Muovendosi a partire dalla continuità tra biologia e tecnica, e specificando i rispettivi modi di evoluzione attraverso l’analogia, Simondon rappresenta così il punto di arrivo del testo. Attraverso il filosofo francese è possibile fondare una tecnologia declinata come «un’epistemologia analogica e tecnica» (p. 155). I due aspetti, quello biologico e analogico, confluiscono nell’espressione vita tecnica che, oltre a designare l’origine vitale di ogni tecnica, rimanda anche, in maniera analogica, alla vita umana «nella sua funzione di schematizzazione tra i domini disparati ma operativamente analoghi del biologico e del tecnico» (p. 157).

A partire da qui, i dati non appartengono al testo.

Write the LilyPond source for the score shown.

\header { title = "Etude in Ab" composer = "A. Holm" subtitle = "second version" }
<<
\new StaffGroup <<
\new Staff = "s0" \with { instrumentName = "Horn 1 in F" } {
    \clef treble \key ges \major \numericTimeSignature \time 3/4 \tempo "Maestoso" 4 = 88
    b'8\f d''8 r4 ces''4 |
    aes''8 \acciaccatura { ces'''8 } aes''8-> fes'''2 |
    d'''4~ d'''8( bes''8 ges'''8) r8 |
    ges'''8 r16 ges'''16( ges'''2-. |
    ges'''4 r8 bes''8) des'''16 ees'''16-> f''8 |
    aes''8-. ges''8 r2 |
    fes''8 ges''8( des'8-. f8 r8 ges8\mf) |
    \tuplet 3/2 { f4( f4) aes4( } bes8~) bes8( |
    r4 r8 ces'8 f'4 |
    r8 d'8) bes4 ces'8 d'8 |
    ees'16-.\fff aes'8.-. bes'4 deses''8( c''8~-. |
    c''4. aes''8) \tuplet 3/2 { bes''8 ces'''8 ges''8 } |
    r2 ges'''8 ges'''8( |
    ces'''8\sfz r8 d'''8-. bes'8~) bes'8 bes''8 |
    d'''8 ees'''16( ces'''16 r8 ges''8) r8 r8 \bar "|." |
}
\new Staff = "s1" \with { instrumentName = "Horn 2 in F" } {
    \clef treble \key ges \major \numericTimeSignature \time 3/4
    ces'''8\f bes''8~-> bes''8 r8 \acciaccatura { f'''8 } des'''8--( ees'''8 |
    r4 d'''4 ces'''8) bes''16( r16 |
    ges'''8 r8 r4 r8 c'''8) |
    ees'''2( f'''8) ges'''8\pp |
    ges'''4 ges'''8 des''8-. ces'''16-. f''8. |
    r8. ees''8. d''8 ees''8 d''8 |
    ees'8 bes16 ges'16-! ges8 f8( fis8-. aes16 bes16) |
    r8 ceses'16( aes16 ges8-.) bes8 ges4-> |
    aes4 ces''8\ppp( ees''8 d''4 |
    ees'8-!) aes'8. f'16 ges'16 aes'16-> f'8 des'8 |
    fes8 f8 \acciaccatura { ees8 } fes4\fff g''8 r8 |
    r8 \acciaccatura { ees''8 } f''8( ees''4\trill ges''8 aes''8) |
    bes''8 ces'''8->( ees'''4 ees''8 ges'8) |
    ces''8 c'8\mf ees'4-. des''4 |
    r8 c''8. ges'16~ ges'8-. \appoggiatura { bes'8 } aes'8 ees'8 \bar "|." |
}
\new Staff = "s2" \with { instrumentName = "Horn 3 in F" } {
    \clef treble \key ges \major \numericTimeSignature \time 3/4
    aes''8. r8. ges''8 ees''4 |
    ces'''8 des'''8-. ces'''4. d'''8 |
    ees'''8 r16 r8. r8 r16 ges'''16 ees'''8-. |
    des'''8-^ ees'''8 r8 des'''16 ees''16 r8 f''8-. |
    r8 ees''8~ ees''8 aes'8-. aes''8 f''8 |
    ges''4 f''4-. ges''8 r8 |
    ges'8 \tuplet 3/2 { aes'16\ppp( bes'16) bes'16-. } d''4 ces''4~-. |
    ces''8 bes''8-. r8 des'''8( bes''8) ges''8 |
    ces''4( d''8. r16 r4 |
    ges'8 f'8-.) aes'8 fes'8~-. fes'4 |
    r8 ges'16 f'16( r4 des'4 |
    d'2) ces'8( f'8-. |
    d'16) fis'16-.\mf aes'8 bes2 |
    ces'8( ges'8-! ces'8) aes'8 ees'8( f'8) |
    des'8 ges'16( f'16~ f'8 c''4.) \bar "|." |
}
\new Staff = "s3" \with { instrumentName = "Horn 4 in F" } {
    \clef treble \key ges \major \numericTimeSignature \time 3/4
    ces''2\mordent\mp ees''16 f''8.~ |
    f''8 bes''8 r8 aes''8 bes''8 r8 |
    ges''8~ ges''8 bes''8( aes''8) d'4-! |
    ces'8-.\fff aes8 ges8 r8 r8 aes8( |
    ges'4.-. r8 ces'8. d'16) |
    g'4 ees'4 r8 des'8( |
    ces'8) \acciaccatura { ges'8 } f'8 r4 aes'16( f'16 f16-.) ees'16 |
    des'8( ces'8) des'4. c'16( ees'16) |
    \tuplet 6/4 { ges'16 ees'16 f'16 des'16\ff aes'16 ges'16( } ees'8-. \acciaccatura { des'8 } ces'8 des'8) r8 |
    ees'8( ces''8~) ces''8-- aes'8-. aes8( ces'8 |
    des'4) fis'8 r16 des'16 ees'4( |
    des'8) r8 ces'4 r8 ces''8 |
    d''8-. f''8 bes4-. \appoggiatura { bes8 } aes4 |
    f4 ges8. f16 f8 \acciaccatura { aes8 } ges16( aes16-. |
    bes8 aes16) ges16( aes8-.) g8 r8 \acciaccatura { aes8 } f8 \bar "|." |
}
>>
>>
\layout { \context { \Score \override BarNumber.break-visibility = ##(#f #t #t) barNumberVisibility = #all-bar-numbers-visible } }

Il testo di Clarizio è un denso e ricco sviluppo della filosofia biologica della tecnica, a cui va riconosciuto il merito di aver riportato al centro del dibattito filosofico autori e momenti troppo velocemente dimenticati o considerati esauriti. L’indubbia ricchezza del testo è dimostrata anche dalle diverse linee di fuga esposte nella conclusione, le quali rappresentano ulteriori approfondimenti della questione della vita tecnica. Una delle numerose questioni che la lettura di un testo così ricco suscita è se, proprio per gli sviluppi possibili indicati nelle conclusioni, il concetto di vita tecnica non possa aprire il dialogo con altri autori, qui citati ma, dati gli obiettivi posti, non discussi approfonditamente. Ad esempio, la questione politica, posta alla fine di La vita tecnica, non potrebbe beneficiare di un pensiero come quello di Stiegler? In altri termini, è possibile scartare Stiegler con lo stesso gesto con cui si scarta Leroi-Gourhan, specialmente considerando che l’organologia generale di Stiegler è costruita attraverso un fitto dialogo con Simondon, qui autore centrale? L’espressione vita tecnica, così «carica di ambiguità» (p. 157), non guadagnerebbe nulla dal dialogo con Stiegler e la sua «posizione ambigua rispetto al rapporto tra tecnica e vita» (p. 130)? Questa è, a mio parere, una delle tante questioni che possono sorgere dalla lettura di La vita tecnica di Clarizio, testo che avrà sicuramente lunga vita nel dibattito filosofico sulla tecnica.